Bref, du classique. Un dernier évoque «des voisins sans histoire» mais aussi une brouille, liée à l'argent, encore. C'était avec une autre locataire, partie depuis, très liée à Sophie Masala et puis fâchée du jour au lendemain : à cause d'un vol d'argent dans son appartement laissé ouvert et qu'elle lui imputait mais sans qu'il n'y ait de suites judiciaires. 

Lorsqu'elle décroche son poste en septembre 2015 à l'Agefiph, Sophie Masala       s'installe dans le quartier Guilhemery, à Toulouse, en début d'année. Elle y loue un studio en rez-de-chaussée et repart tous les week-end à Montpellier, pour retrouver son conjoint et ses enfants. «Je la croisais de temps en temps.
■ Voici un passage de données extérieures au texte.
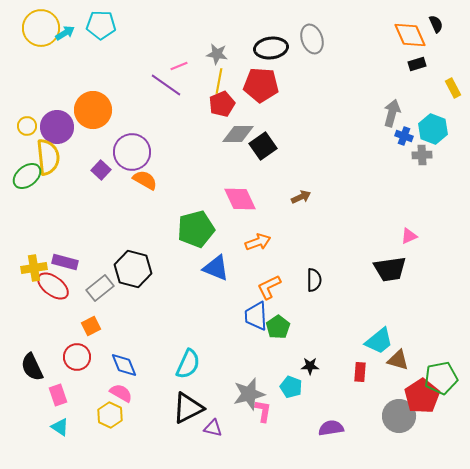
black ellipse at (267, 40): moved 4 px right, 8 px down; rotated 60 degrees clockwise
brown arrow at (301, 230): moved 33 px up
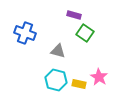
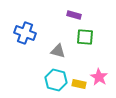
green square: moved 4 px down; rotated 30 degrees counterclockwise
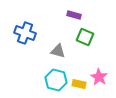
green square: rotated 18 degrees clockwise
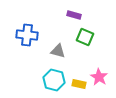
blue cross: moved 2 px right, 2 px down; rotated 15 degrees counterclockwise
cyan hexagon: moved 2 px left
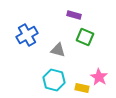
blue cross: rotated 35 degrees counterclockwise
gray triangle: moved 1 px up
yellow rectangle: moved 3 px right, 4 px down
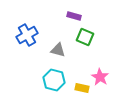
purple rectangle: moved 1 px down
pink star: moved 1 px right
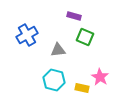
gray triangle: rotated 21 degrees counterclockwise
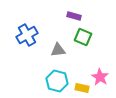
green square: moved 2 px left
cyan hexagon: moved 3 px right, 1 px down
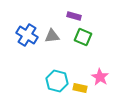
blue cross: rotated 30 degrees counterclockwise
gray triangle: moved 6 px left, 14 px up
yellow rectangle: moved 2 px left
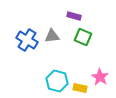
blue cross: moved 5 px down
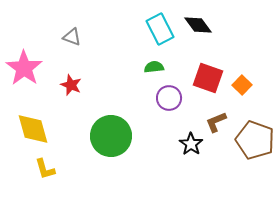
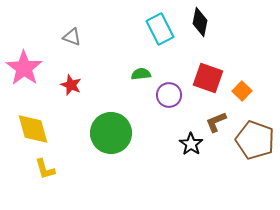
black diamond: moved 2 px right, 3 px up; rotated 48 degrees clockwise
green semicircle: moved 13 px left, 7 px down
orange square: moved 6 px down
purple circle: moved 3 px up
green circle: moved 3 px up
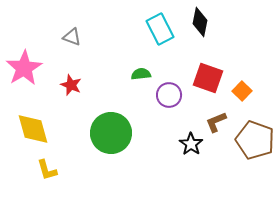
pink star: rotated 6 degrees clockwise
yellow L-shape: moved 2 px right, 1 px down
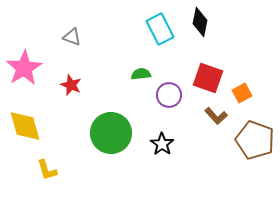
orange square: moved 2 px down; rotated 18 degrees clockwise
brown L-shape: moved 6 px up; rotated 110 degrees counterclockwise
yellow diamond: moved 8 px left, 3 px up
black star: moved 29 px left
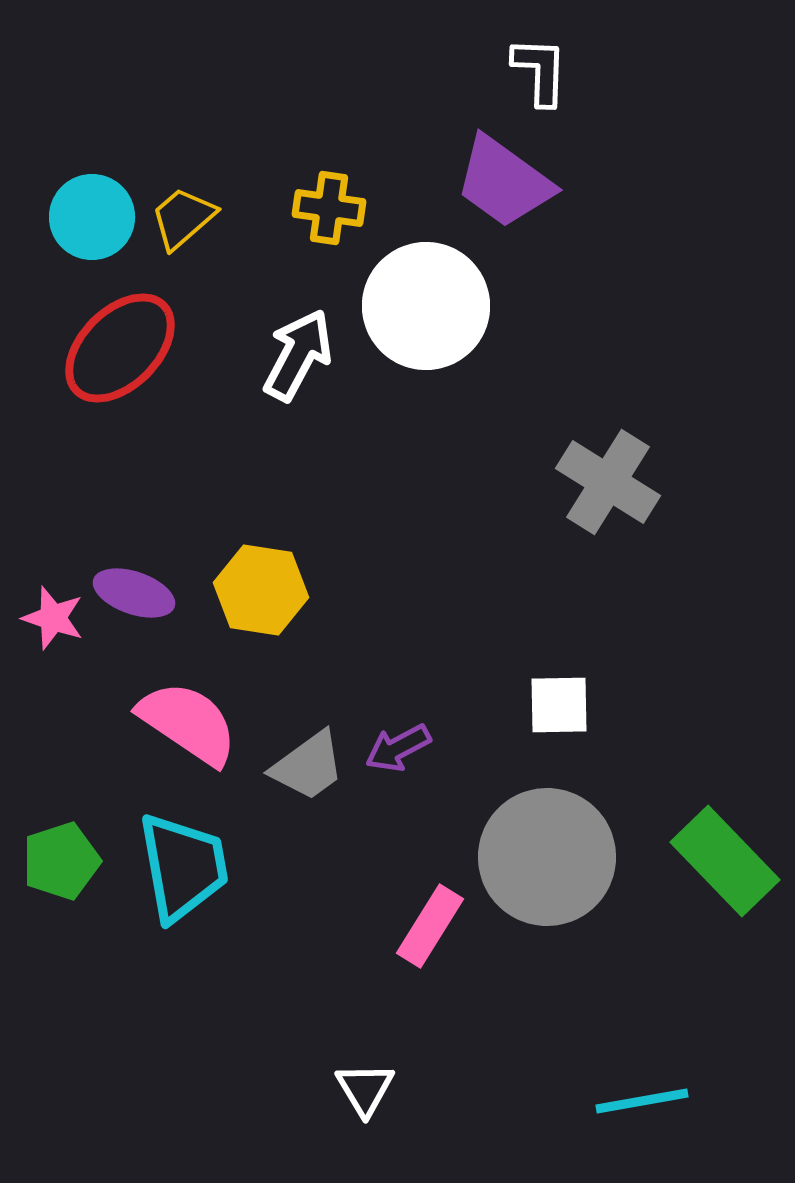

Un matin, elle était en train de relever les numéros de son compteur d'électricité. Elle m'a dit, n'ayez pas peur, je suis votre voisine. Une femme plutôt élégante et avenante», se souvient Suzanne, une retraitée qui vit dans cette résidence à Toulouse.


Le destin tragique de Marilyne, la salariée modèle

Trois roses blanches pour Maryline... Le bouquet est accroché sur la porte de son appartement, au premier étage d'un immeuble chic du quartier Saint-Georges, au cœur de Toulouse. Pas de mots. Juste des fleurs, sous le scellé judiciaire, pour garder le souvenir d'une femme «agréable, discrète et sérieuse», comme aiment à la décrire, dans la douleur et la peine, ses plus proches voisins, littéralement atterrés par sa brutale disparition. 

Marilyne Planche, 52 ans, avait l'habitude de quitter son domicile tous les matins, très tôt pour se rendre à son travail, boulevard de la Gare, à Toulouse, au sein de l'association Agefiph. Là, elle œuvrait avec passion et dévouement en faveur de l'accès à l'emploi des personnes handicapées en tant que conseillère en prestations. «Une femme sans problème, une collaboratrice de qualité qui travaillait avec constance et sérieux depuis plus de 20 ans dans les bureaux de la délégation toulousaine», précise Didier Marcyan, directeur des ressources humaines de l'Agefiph, à Bagneux, en banlieue parisienne. 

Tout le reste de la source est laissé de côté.